> _Tarea 1_
Según el texto sobre el amor, ¿desde hace cuánto tiempo se abre paso en Europa la idea de casarse enamorado?
> _Tarea 2_
Prosigue el texto sobre el amor a partir de su última oración.

> _Fragmento_

El amor vuelve a cambiar
Existe un sustrato genético. Es evidente. Hay un mandato que está en nuestro código y que se expresa en forma de hormonas y neurotransmisores: dopamina, cortisol, oxitocina… Un complejo cóctel químico que la ciencia aún no entiende del todo, pero que al final se traduce en eso que llamamos amor. Es algo innato en el ser humano, nacido de la lógica evolutiva, ese molde implacable donde se forjan todos los seres vivos y cuya primera regla es siempre la misma: reproducirse.
La pulsión sexual, sin embargo, no basta para explicar el amor del ser humano. Va mucho más allá. Es una sofisticada forma de empatía, que nos permitió construir vínculos sociales, tan esenciales como la reproducción para nuestra supervivencia. Esa emoción nos ayudó a cooperar, a confiar, a cuidar. Sin amor, no habría tribu. Y sin tribu, el Homo sapiens sería un fósil más, en el museo de otra especie.
Pero el amor no se puede analizar solo en el laboratorio, ni con el código genético, ni con escáneres cerebrales. Mucho de lo que llamamos amor –dicen voces expertas– tiene más de ideología que de instinto. Hay un hardware y un software: nuestra naturaleza y lo que aprendemos. La cultura, eso que nos diferencia de los demás seres vivos. Algo que cambia según el lugar, el contexto social o el momento. Algo con lo que no nacemos, pero que determina lo que somos tanto o más que nuestros genes.
El amor, tal como hoy lo entendemos, es algo relativamente nuevo. La idea de casarse enamorado, por ejemplo, no se abre paso en Europa hasta hace apenas dos siglos. Durante milenios, las parejas se formaban por conveniencia, por pactos familiares, por propiedad. No es casualidad que ‘patrimonio’ y ‘matrimonio’ sean dos palabras que solo se distinguen en una letra.

Ítems almacenados
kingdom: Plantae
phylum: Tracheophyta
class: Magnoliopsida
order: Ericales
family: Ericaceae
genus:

> _Respuesta 1_
Desde hace apenas dos siglos.

> _Respuesta 2_
El amor es una emoción tan potente que el poder trató de domesticarla durante siglos con durísimos requisitos morales y religiosos –sigue ocurriendo hoy en muchos lugares del mundo–. Formaba parte de un orden social, íntimamente ligado al sometimiento de las mujeres, cambiadas por tierras o un par de mulas. El romanticismo convirtió el amor en destino. El siglo XX lo transformó en derecho. Y el feminismo cambió del todo lo que pensábamos que sabíamos.
El amor está mutando otra vez, a toda velocidad, ante nuestros ojos. Un solo dato basta para demostrarlo: el 40% de las mujeres españolas entre 18 y 24 años se declaran bisexuales, según el CIS de enero de 2025. Habrá quien desprecie este enorme cambio sociológico como ‘una moda’. Como algo pasajero, como si la cultura –y por tanto el amor– no fuera, en esencia, un continuo cambio. Como si existiera un ser humano ideal anclado en la genética, un amor perfecto que nunca se moviera.
Toda generación cree tener todas las respuestas, especialmente a medida que cumplimos años. Y casi siempre nos equivocamos. Estoy seguro de que, en pocas décadas, los nietos de nuestros nietos mirarán nuestros desvelos amorosos, las relaciones que construimos, con la misma distancia que separa hoy a una pareja actual de una novela romántica de Corín Tellado.
¿Será mejor? ¿Serán ellos más felices? No lo sé. Será sin duda distinto.